Collected data entries:
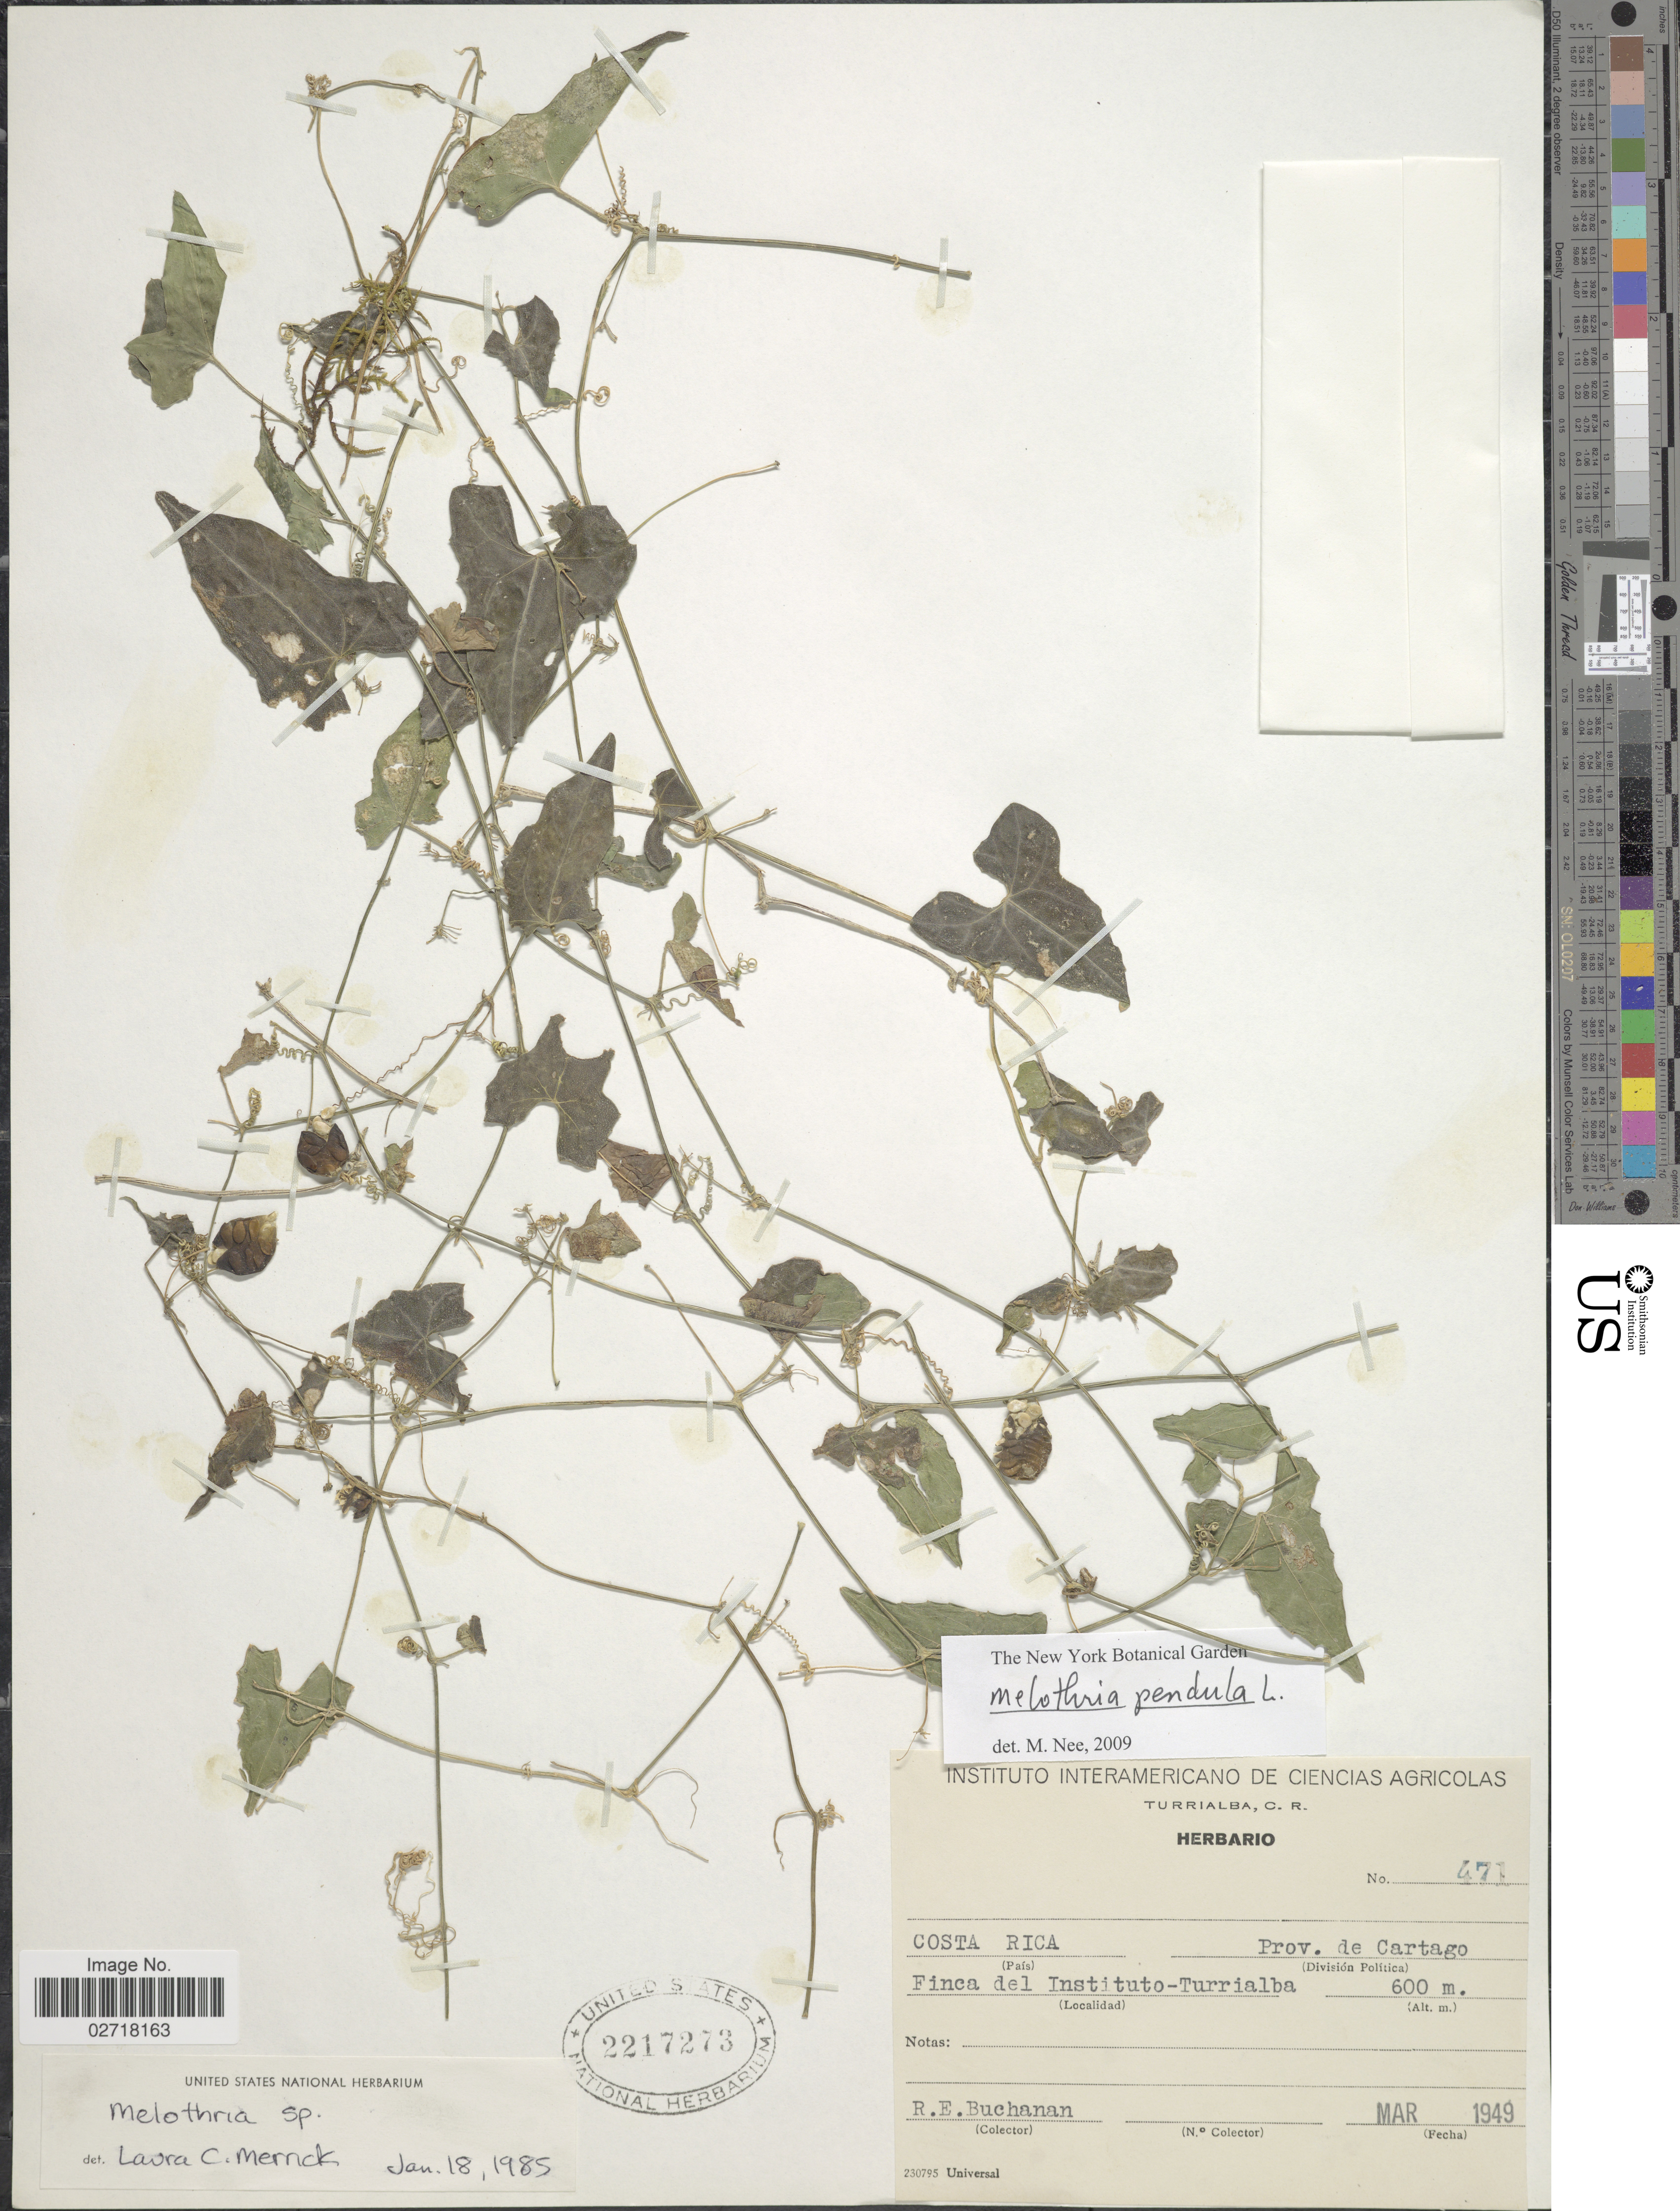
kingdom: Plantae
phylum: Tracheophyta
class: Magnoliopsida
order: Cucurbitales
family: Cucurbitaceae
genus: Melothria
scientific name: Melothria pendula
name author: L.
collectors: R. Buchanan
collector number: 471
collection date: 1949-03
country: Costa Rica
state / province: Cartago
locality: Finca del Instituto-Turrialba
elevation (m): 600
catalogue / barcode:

## Exercise aim
Reproduce every line of the records above word for word, omitting the pictures.

## The answer
kingdom: Plantae
phylum: Tracheophyta
class: Magnoliopsida
order: Cucurbitales
family: Cucurbitaceae
genus: Melothria
scientific name: Melothria pendula
name author: L.
collectors: R. Buchanan
collector number: 471
collection date: 1949-03
country: Costa Rica
state / province: Cartago
locality: Finca del Instituto-Turrialba
elevation (m): 600
catalogue / barcode:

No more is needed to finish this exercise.